提示炼金术：通过自动提示优化增强代码生成 (Prompt Alchemy: Automatic Prompt Refinement for Enhancing Code Generation)

Code generation has emerged as a key task to automate software development by converting high-level descriptions into executable code. Large language models (LLMs) excel at this but depend heavily on input prompt quality.Manual prompt engineering can be time-consuming and inconsistent, limiting LLM effectiveness. This paper introduces Prochemy, an innovative method for automatically refining prompts to boost code generation. Prochemy overcomes manual prompt limitations by automating optimization, ensuring consistency during inference, and supporting multi-agent systems.It iteratively refines prompts based on model performance, using an optimized final prompt for improved consistency across tasks. We tested Prochemy on natural language-based code generation and translation tasks using three LLM series. Results indicate Prochemy enhances existing methods, improving performance by 5.0% for GPT-3.5-Turbo and 1.9% for GPT-4o over zero-shot baselines on HumanEval. In state-of-the-art LDB, Prochemy + LDB surpasses standalone methods by 1.2-1.8%. For code translation, Prochemy boosts GPT-4o's Java-to-Python (AVATAR) performance from 74.5 to 84.1 (+12.9%) and Python-to-Java from 66.8 to 78.2 (+17.1%). Moreover, Prochemy maintains strong performance when integrated with the o1-mini model, validating its efficacy in code tasks. Designed as plug-and-play, Prochemy optimizes prompts with minimal human input, bridging the gap between simple prompts and complex frameworks.

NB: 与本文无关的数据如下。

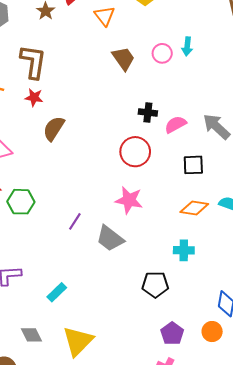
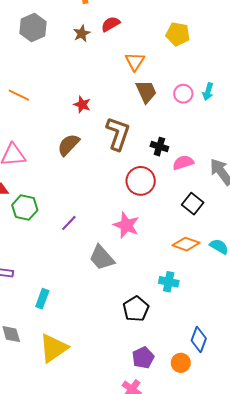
orange triangle: (105, 16) -> (135, 61), moved
brown L-shape: (33, 62) -> (118, 134), moved
red star: (34, 97) -> (82, 104), moved
black square: (193, 165) -> (193, 204), turned 30
purple line: (75, 221) -> (69, 223), moved
black pentagon: (155, 285) -> (136, 309), turned 30
cyan rectangle: (57, 292) -> (42, 299), turned -36

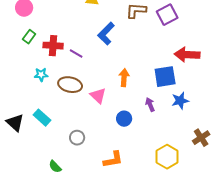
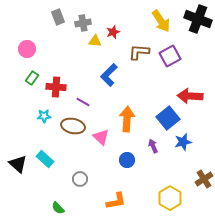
purple line: (76, 54) -> (83, 102), moved
blue square: (165, 77) -> (168, 118), turned -30
orange arrow: (124, 78) -> (127, 119), size x1.4

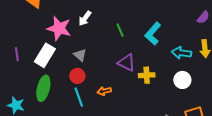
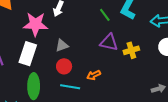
green line: (120, 30) -> (105, 15), moved
gray triangle: (80, 55) -> (62, 45), turned -48
cyan line: (79, 97) -> (70, 87), turned -48

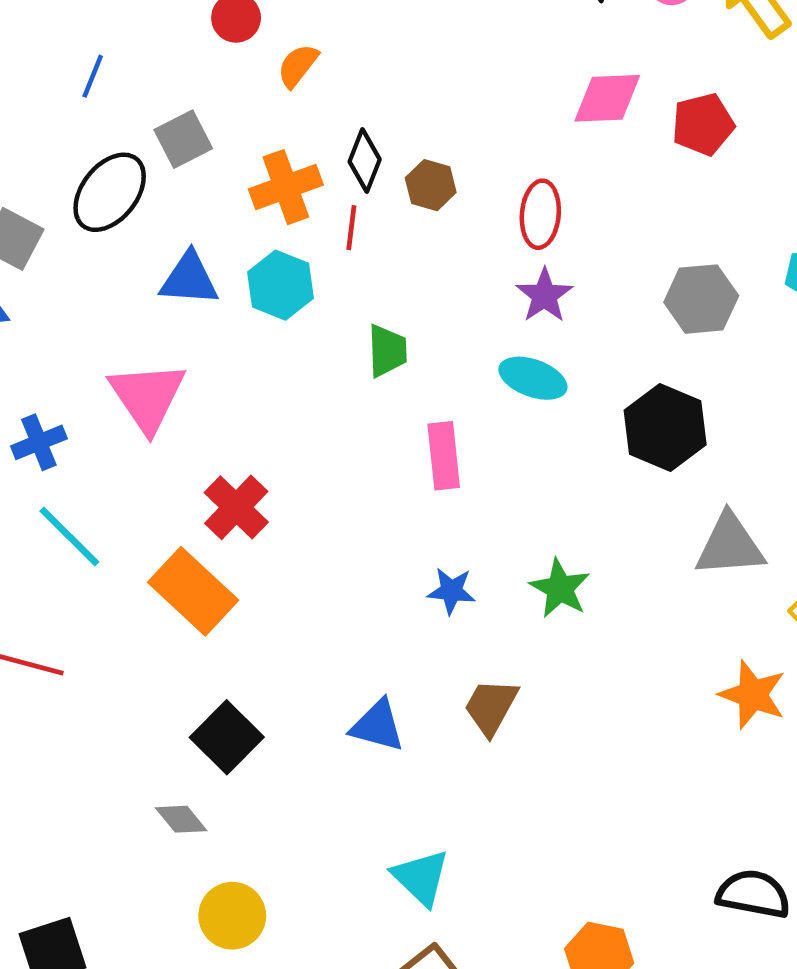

翻译：代码生成已成为通过将高级描述转换为可执行代码来自动化软件开发的关键任务。大型语言模型（LLMs）在此方面表现出色，但其性能高度依赖于输入提示的质量。手动提示工程可能耗时且不一致，从而限制了LLM的有效性。本文介绍了Prochemy，一种通过自动优化提示来提升代码生成的创新方法。Prochemy通过自动化优化、确保推理过程中的一致性以及支持多智能体系统，克服了手动提示的局限性。该方法基于模型性能迭代优化提示，并使用优化后的最终提示以提高跨任务的一致性。我们在基于自然语言的代码生成和翻译任务上使用三个LLM系列对Prochemy进行了测试。结果表明，Prochemy增强了现有方法，在HumanEval基准测试中，相较于零样本基线，GPT-3.5-Turbo的性能提升了5.0%，GPT-4o提升了1.9%。在目前最先进的LDB方法中，Prochemy + LDB的组合优于独立方法1.2-1.8%。在代码翻译任务中，Prochemy将GPT-4o在Java到Python（AVATAR）的性能从74.5提升至84.1（+12.9%），Python到Java从66.8提升至78.2（+17.1%）。此外，当与o1-mini模型集成时，Prochemy仍保持强劲性能，验证了其在代码任务中的有效性。Prochemy设计为即插即用，能以最少的人工输入优化提示，弥合了简单提示与复杂框架之间的差距。